4. The method according to claim 1, characterized in that, The behavioral model diagram includes activity diagrams and sequence diagrams. The functional architecture model is obtained by defining the interaction sequence between subsystems based on the behavioral model diagram, including: Based on the activity diagram, the execution flow of each functional module of the high-speed early warning system to be constructed under the preset early warning scenario is determined, and the execution flow includes data flow and control flow; The interaction sequence between each subsystem is defined based on the sequence diagram, and the functional architecture model is obtained according to the execution flow and the interaction sequence. The interaction sequence includes message format, triggering conditions and timeout handling mechanism.

5. The method according to claim 1, characterized in that, The structural model diagram includes a module definition diagram and an internal module diagram. The interconnection architecture includes at least the hierarchical structure, dependencies, ports, interface protocols, and message channels between the subsystems. The logical architecture model is obtained by defining the interconnection architecture between the subsystems based on the structural model diagram, including: Based on the module definition diagram, the hierarchical structure and dependencies between subsystems are defined, and based on the internal module diagram, the ports, interface protocols, and message channels between subsystems are defined, thus obtaining the logical architecture model.

6. The method according to claim 1, characterized in that, The constraint model diagram is a parametric diagram. The subsystem includes a vehicle terminal system, a roadside subsystem, and a cloud platform subsystem. The parameters of the vehicle terminal system include the vehicle speed parameters and the speed parameters of the vehicle in front. The parameters of the roadside subsystem include the relative distance parameters collected by the roadside sensing devices. The parameters of the cloud platform subsystem include the maximum warning delay constraint parameters and the data packet loss tolerance threshold parameters.
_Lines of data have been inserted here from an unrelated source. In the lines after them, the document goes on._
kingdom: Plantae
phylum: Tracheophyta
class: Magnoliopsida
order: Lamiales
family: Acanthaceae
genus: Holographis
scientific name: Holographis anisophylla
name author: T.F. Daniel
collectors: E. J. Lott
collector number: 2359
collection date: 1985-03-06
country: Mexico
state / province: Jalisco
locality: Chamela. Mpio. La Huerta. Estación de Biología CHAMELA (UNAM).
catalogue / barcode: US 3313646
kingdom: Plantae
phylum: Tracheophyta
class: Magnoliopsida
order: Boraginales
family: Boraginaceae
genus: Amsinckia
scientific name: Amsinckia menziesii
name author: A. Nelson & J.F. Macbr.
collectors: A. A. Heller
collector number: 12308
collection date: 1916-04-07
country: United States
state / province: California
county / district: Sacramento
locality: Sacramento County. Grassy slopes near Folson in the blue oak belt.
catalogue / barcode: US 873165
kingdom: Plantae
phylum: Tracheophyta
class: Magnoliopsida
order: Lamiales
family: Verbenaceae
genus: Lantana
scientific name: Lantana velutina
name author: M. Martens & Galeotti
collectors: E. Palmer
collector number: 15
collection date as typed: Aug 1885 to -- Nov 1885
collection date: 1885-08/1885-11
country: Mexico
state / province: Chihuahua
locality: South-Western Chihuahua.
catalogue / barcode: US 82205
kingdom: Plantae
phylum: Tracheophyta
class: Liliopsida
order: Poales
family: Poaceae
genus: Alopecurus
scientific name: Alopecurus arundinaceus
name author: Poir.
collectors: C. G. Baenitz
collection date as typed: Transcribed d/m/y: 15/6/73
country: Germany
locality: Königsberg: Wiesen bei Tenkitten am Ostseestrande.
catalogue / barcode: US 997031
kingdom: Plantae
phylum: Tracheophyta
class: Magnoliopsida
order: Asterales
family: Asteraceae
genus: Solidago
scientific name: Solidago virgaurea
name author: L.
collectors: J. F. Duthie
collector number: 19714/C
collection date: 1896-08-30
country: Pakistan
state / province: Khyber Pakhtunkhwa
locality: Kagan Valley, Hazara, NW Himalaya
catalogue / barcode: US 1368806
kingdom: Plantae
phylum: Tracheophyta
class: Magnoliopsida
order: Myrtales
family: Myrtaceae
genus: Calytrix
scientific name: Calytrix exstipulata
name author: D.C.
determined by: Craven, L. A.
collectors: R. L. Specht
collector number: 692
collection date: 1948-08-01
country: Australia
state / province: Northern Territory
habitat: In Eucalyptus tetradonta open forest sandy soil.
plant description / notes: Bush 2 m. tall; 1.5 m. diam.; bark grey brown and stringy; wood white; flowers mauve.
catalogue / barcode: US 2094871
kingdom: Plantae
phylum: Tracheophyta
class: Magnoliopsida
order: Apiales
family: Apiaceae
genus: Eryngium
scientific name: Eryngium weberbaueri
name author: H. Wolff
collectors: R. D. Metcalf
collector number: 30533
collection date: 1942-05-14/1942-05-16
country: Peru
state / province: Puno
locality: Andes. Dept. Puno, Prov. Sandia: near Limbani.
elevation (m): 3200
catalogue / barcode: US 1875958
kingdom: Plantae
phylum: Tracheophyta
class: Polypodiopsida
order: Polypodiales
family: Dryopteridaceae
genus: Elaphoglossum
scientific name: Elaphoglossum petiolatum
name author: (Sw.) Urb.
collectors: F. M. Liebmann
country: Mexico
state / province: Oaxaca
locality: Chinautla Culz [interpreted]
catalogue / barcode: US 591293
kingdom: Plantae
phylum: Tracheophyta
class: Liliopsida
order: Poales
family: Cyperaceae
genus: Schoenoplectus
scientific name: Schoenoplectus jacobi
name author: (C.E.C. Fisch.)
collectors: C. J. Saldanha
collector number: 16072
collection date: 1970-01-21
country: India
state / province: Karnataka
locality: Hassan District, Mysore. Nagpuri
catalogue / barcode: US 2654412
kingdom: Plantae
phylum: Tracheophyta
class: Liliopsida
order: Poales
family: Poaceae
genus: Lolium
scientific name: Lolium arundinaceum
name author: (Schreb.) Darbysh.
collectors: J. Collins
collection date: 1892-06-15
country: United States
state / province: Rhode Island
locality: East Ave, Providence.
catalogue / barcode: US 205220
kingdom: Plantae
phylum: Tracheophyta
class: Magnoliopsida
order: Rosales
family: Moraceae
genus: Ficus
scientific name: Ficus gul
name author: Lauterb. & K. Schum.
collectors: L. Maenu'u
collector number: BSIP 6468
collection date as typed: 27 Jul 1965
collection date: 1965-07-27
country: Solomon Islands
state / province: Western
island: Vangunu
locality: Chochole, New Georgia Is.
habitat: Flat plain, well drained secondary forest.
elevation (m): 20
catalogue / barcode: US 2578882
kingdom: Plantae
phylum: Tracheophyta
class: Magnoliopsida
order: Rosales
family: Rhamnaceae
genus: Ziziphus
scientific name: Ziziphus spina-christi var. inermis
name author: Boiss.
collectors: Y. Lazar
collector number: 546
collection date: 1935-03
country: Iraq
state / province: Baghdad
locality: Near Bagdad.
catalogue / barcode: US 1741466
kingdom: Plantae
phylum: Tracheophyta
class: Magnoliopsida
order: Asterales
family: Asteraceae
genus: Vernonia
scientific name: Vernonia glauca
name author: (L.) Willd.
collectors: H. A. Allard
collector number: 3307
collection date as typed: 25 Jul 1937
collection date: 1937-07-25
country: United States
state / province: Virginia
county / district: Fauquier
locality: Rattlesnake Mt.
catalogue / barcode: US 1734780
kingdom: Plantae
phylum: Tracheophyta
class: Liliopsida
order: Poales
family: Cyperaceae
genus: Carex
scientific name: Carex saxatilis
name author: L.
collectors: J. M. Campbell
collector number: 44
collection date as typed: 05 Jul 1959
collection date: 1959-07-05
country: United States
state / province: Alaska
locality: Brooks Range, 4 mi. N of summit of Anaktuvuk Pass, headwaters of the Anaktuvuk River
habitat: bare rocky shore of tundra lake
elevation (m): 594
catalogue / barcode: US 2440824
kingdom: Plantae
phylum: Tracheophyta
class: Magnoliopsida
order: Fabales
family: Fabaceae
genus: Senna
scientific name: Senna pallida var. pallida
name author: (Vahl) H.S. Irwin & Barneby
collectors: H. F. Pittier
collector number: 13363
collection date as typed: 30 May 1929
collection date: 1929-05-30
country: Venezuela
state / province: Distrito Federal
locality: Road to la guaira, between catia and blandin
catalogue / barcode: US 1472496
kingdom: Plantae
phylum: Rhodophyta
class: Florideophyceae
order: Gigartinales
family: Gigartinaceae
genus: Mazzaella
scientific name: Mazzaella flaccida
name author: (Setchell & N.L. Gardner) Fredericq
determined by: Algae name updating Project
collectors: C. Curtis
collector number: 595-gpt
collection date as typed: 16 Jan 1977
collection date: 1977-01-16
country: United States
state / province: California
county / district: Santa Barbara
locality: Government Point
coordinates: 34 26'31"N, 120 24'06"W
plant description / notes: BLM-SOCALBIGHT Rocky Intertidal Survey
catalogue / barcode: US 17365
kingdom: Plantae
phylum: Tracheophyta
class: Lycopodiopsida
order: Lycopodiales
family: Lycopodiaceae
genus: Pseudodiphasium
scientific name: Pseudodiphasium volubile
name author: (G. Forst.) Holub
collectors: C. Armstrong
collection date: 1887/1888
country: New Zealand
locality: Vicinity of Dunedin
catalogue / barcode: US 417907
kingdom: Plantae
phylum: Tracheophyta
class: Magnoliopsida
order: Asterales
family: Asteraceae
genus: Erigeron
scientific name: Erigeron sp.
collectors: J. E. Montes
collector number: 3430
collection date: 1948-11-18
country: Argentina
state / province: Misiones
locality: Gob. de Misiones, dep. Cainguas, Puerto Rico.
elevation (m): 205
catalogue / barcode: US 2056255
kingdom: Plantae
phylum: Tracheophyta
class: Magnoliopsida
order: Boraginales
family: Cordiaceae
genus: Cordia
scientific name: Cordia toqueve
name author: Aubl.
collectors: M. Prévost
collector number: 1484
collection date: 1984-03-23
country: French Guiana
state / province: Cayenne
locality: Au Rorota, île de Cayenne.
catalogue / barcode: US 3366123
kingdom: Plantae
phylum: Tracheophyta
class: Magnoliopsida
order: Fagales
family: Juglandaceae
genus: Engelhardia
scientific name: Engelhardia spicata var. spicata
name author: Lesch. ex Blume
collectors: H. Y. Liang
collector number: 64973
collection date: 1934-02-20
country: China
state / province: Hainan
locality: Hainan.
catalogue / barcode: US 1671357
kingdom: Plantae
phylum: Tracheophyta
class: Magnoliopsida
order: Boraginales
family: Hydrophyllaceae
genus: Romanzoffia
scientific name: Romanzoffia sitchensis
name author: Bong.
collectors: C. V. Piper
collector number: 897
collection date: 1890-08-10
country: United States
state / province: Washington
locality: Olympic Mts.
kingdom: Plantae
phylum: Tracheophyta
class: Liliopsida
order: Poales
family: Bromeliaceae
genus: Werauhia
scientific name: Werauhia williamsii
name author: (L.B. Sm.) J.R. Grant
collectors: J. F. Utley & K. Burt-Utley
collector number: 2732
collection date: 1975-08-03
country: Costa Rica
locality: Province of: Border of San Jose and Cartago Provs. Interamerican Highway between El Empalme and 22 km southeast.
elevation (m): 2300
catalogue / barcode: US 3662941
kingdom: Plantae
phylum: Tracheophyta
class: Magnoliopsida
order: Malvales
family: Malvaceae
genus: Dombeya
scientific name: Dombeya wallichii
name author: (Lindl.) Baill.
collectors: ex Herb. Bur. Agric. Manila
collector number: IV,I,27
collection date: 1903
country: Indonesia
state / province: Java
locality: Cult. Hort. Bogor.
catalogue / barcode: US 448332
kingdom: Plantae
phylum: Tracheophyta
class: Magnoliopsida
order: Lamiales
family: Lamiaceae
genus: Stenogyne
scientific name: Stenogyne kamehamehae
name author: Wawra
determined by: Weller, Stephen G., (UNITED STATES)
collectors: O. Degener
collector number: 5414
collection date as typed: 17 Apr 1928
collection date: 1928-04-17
The constraint model diagram defines the constraint relationships between different parameters within the same subsystem and the calculation logic between parameters of different subsystems, resulting in a physical architecture model, including: Based on the parameter diagram, the constraint relationships between different parameters within the same subsystem and the calculation logic between parameters of different subsystems are defined to obtain the physical architecture model.

7. The method according to claim 1, characterized in that, The simulation test of the model file includes: The model file is simulated and tested in at least one simulation scenario, including a ramp merging scenario, a sudden accident scenario, a sensor failure scenario, a network jitter scenario, and a communication interruption scenario.

8. The method according to claim 1, characterized in that, The method further includes: If the comparison fails, at least one of the requirement model, the functional architecture model, the logical architecture model, and the physical architecture model shall be modified, and the simulation test shall be re-executed until the simulation test results satisfy the constraints.

9. An electronic device, characterized in that, include: The system includes a memory and a processor, which are communicatively connected to each other. The memory stores computer instructions, and the processor executes the computer instructions to perform the method for constructing a high-speed early warning system as described in any one of claims 1 to 8.

10. A computer-readable storage medium, characterized in that, The computer-readable storage medium stores computer instructions for causing the computer to execute the method for constructing a high-speed early warning system according to any one of claims 1 to 8.